16 Jun Finding Healing On Father’s Day
Perhaps Father’s Day is not so “happy” for you. Maybe you’re one of those people who will play the charade of giving a gift, sending a card or making a phone call out of obligation or guilt. Maybe you carry deep wounds from your relationship (or lack thereof) with your father. Perhaps you’ve suffered from the disapproval, rejection, absence or abandonment of your father. Maybe you will try to drum up some positive demeanor toward your dad on Father’s Day even though you really feel nothing at all.
This is not one of those blogs about how if you had more faith, or more forgiveness, or more maturity, then your broken relationship with your father would be healed, the issues resolved and your pain gone. I’m not saying those things can’t happen, I’m just offering a different idea about what “healing” might mean for some. When it comes to a broken relationship with your father, maybe healing means …
Separating pain and suffering
If you experienced abuse, rejection or abandonment from your father, the normal human response is to feel deep hurt and pain. But how you interpret that abuse, rejection or abandonment can lead to unnecessary suffering. For example, you may interpret your father’s lack of involvement and interest in your life as evidence that you are worthless. Ultimately, concluding that his rejection was all about you. The truth is, it had very little to do with you—it was all about him.
As a child or young person, when you first experience hurt with your father, you don’t have the capacity to reason through it accurately.
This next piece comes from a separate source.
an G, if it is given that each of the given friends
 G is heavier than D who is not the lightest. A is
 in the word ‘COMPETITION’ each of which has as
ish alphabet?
For all practical purposes, when a father doesn’t express love and affirmation to his son or daughter, they conclude they are therefore not worthy of love and affirmation.
“Healing” means identifying the false messages you took on board as a result of the pain experienced. These could include feelings of self-hatred, irrational or unfounded fears, and all kinds of self-defeating and destructive patterns of thinking about yourself, life, and others.
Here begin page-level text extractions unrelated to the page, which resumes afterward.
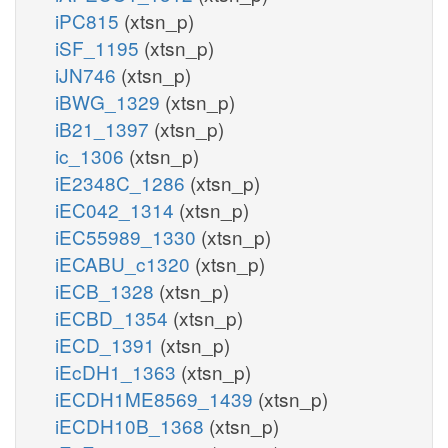
iPC815
(xtsn_p)
iSF_1195
(xtsn_p)
iJN746
(xtsn_p)
iBWG_1329
(xtsn_p)
iB21_1397
(xtsn_p)
ic_1306
(xtsn_p)
iE2348C_1286
(xtsn_p)
iEC042_1314
(xtsn_p)
iEC55989_1330
(xtsn_p)
iECABU_c1320
(xtsn_p)
iECB_1328
(xtsn_p)
iECBD_1354
(xtsn_p)
iECD_1391
(xtsn_p)
iEcDH1_1363
(xtsn_p)
iECDH1ME8569_1439
(xtsn_p)
iECDH10B_1368
(xtsn_p)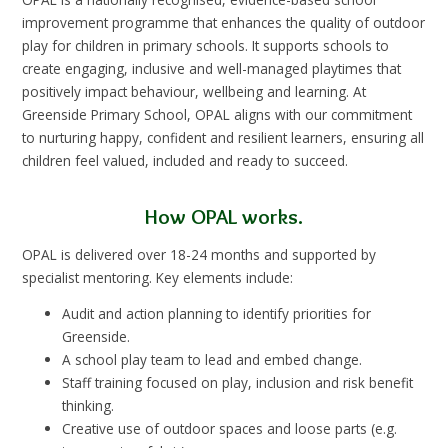
improvement programme that enhances the quality of outdoor
play for children in primary schools. It supports schools to
create engaging, inclusive and well-managed playtimes that
positively impact behaviour, wellbeing and learning. At
Greenside Primary School, OPAL aligns with our commitment
to nurturing happy, confident and resilient learners, ensuring all
children feel valued, included and ready to succeed.
How OPAL works.
OPAL is delivered over 18-24 months and supported by
specialist mentoring. Key elements include:
Audit and action planning to identify priorities for
Greenside.
A school play team to lead and embed change.
Staff training focused on play, inclusion and risk benefit
thinking.
Creative use of outdoor spaces and loose parts (e.g.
The reality of your value, worth and identity may be buried deep within a maze of falsehoods you adopted about yourself in hurtful experiences with your father.
Breaking the silence
Hurts and wounds that are suffered in isolation and silence are rarely healed. One of the most significant things you could ever do is tell the painful story of your relationship with your father to a therapist, trusted friend or significant other. Articulating and expressing your heartache with another person may help you disentangle yourself from it. “Healing” means no longer suffering in silence or carrying your pain alone.
Compassion for others
Do you feel deep sadness and sorrow about your father―things you wish could be different or pain that never seem to go away? Maybe this sadness can become a source of wisdom, strength and compassion for others who are hurting. Maybe “healing” means choosing to be an instrument of healing in the world.
Your own deep pain is one of the most significant gifts you can offer the walking wounded. What many of people desire and need is to simply connect with another person who truly understands. “Healing” means being someone who will listen and care, someone who is willing to walk alongside someone else in their pain.
Although your external relationship with your father might not change, your internal process and the messages you tell yourself can be altered dramatically. I hope you can find some peace and freedom in ways I’ve described above. This can bring about healing not only on Father’s Day but also on all days forward.